Hey, nobody is interested in the truth. It’s so, you know, boring!
Hannity speaking truth is a little like the confluence of the color green and the number eight. Occasionally you might see the number “8” in green, but it is a rare event.
Meh. It’s Sean Hannity, one of the world’s biggest ass warts – so what do you expect?
I’m confused. What makes this fake news story different from the thousands of other fake news stories Hannity has repeated and promoted on his show over the years? Why apologize for this one?
I’m sorry too, Sean … that you even exist.
Sean Hannity: Giving venereal warts a good reputation since 1961!™
Well, duh! Of course we’re “intellectual,” – we’re elitist!
Hannity can get in line behind Comey when dropping off humble apologies at the suggestion box.
Ode to Sean Hannity
by John Cleese
Aping urbanity
Oozing with vanity
Plump as a manatee
Faking humanity
Journalistic calamity
Intellectual inanity
Fox Noise insanity
You’re a profanity
Hannity
Well, he did nothing wrong. It’s a woman’s fault, of course.
(Is that “woman’s voice” still working for him?)
OMG. If you’ve ever dipped one toe in online news aggregation you know that the Gateway Pundit aka Jim Hoft aka The Dumbest Man on the Internet is absolutely the most credulous, gullible person out there. It’s like color blindness; he simply doesn’t have the ability to ask himself if a thing sounds maybe just a bit implausible and too good to be true. Hannity, of course, is the Second Dumbest Man on the Internet.
Yearning for the days of Walter Cronkite, Huntley Brinkley and others that routinely confirmed multiple sources and practiced actual journalism
In six days, America could elect its first Nazi president.
HRC, where’s the oppo bomb we need to end all of this?

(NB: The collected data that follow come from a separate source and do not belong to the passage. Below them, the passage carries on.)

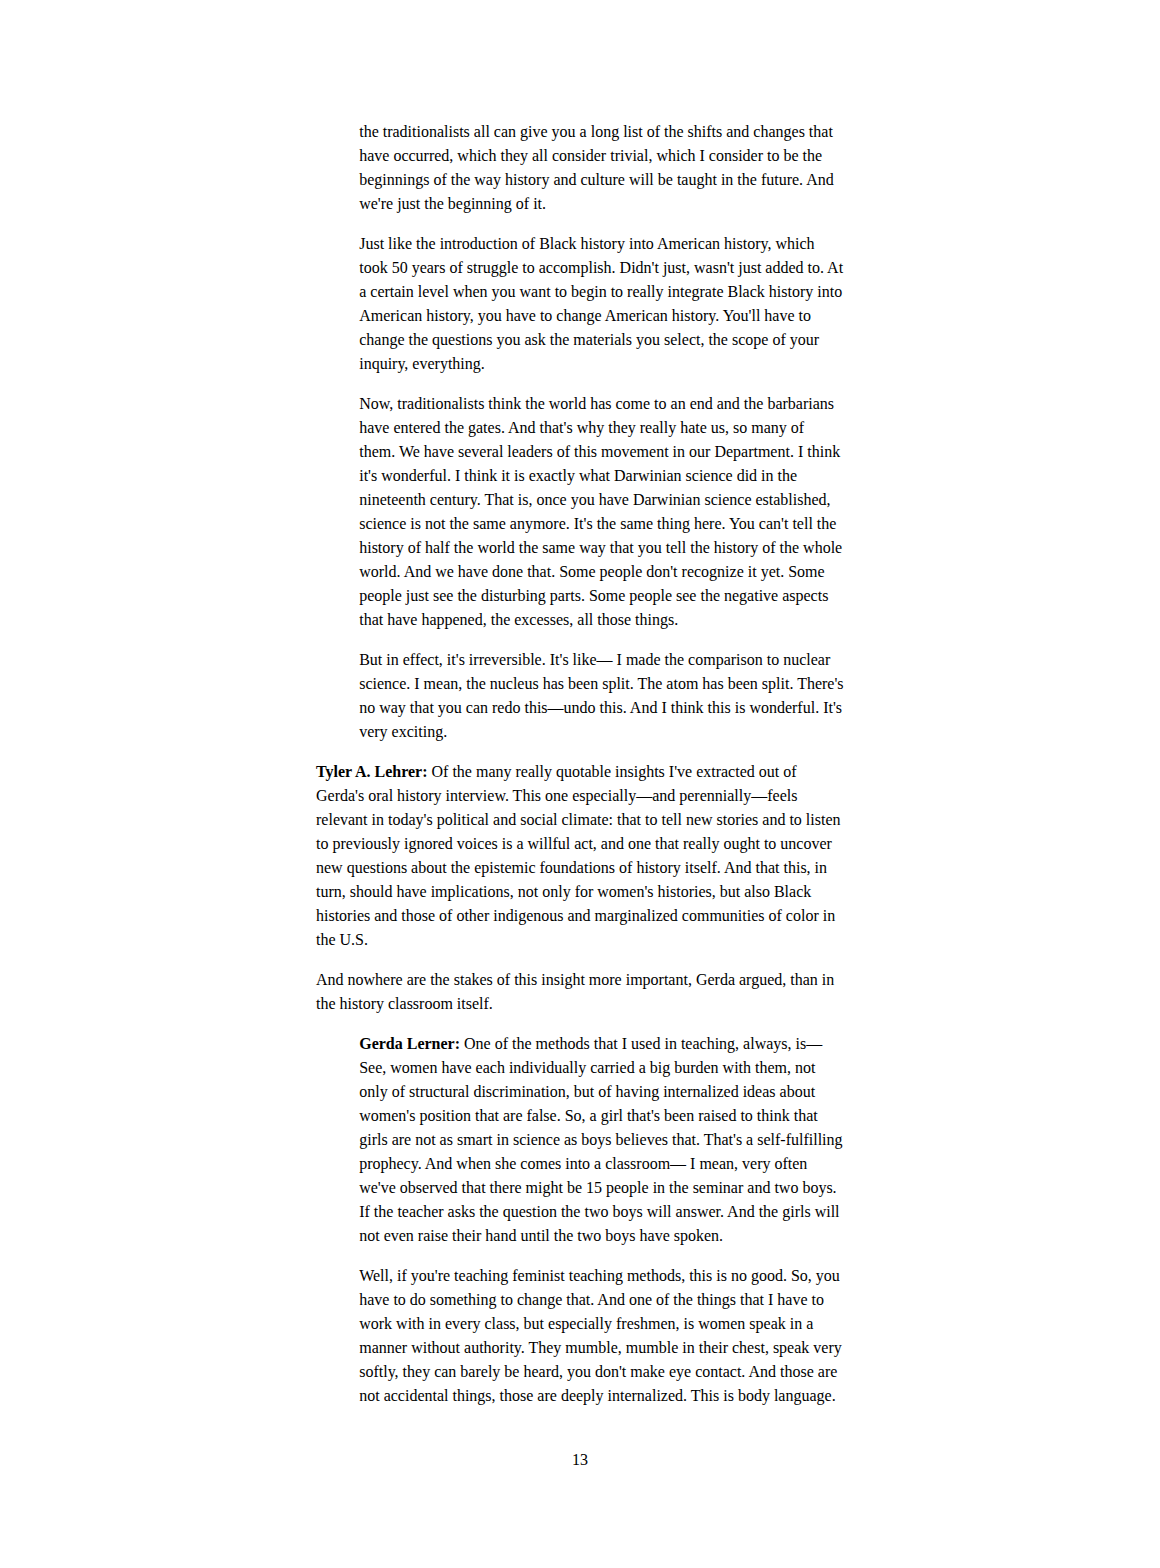the traditionalists all can give you a long list of the shifts and changes that have occurred, which they all consider trivial, which I consider to be the beginnings of the way history and culture will be taught in the future. And we're just the beginning of it.
Just like the introduction of Black history into American history, which took 50 years of struggle to accomplish. Didn't just, wasn't just added to. At a certain level when you want to begin to really integrate Black history into American history, you have to change American history. You'll have to change the questions you ask the materials you select, the scope of your inquiry, everything.
Now, traditionalists think the world has come to an end and the barbarians have entered the gates. And that's why they really hate us, so many of them. We have several leaders of this movement in our Department. I think it's wonderful. I think it is exactly what Darwinian science did in the nineteenth century. That is, once you have Darwinian science established, science is not the same anymore. It's the same thing here. You can't tell the history of half the world the same way that you tell the history of the whole world. And we have done that. Some people don't recognize it yet. Some people just see the disturbing parts. Some people see the negative aspects that have happened, the excesses, all those things.
But in effect, it's irreversible. It's like— I made the comparison to nuclear science. I mean, the nucleus has been split. The atom has been split. There's no way that you can redo this—undo this. And I think this is wonderful. It's very exciting.
Tyler A. Lehrer: Of the many really quotable insights I've extracted out of Gerda's oral history interview. This one especially—and perennially—feels relevant in today's political and social climate: that to tell new stories and to listen to previously ignored voices is a willful act, and one that really ought to uncover new questions about the epistemic foundations of history itself. And that this, in turn, should have implications, not only for women's histories, but also Black histories and those of other indigenous and marginalized communities of color in the U.S.
And nowhere are the stakes of this insight more important, Gerda argued, than in the history classroom itself.
Gerda Lerner: One of the methods that I used in teaching, always, is— See, women have each individually carried a big burden with them, not only of structural discrimination, but of having internalized ideas about women's position that are false. So, a girl that's been raised to think that girls are not as smart in science as boys believes that. That's a self-fulfilling prophecy. And when she comes into a classroom— I mean, very often we've observed that there might be 15 people in the seminar and two boys. If the teacher asks the question the two boys will answer. And the girls will not even raise their hand until the two boys have spoken.
Well, if you're teaching feminist teaching methods, this is no good. So, you have to do something to change that. And one of the things that I have to work with in every class, but especially freshmen, is women speak in a manner without authority. They mumble, mumble in their chest, speak very softly, they can barely be heard, you don't make eye contact. And those are not accidental things, those are deeply internalized. This is body language.
13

Well, didn’t Wall Street Journal editor Bret Stephens call Hannity Fox New’s dumbest anchor and one of Trump’s “media munchkins”? I’d say he nailed it.
Maybe it’s a coping mechanism but whenever I see his first name, it becomes a phonetic anagram: A-nes.
Sean made a correction: “I bumbly apologize.”
Such is the peril of being a geezer. You remember
A time when Walter Cronkite was the most trusted man in America
Name one TEEVEE news reader who you trust to say anything other than what the corporate tells them is the agenda of the day.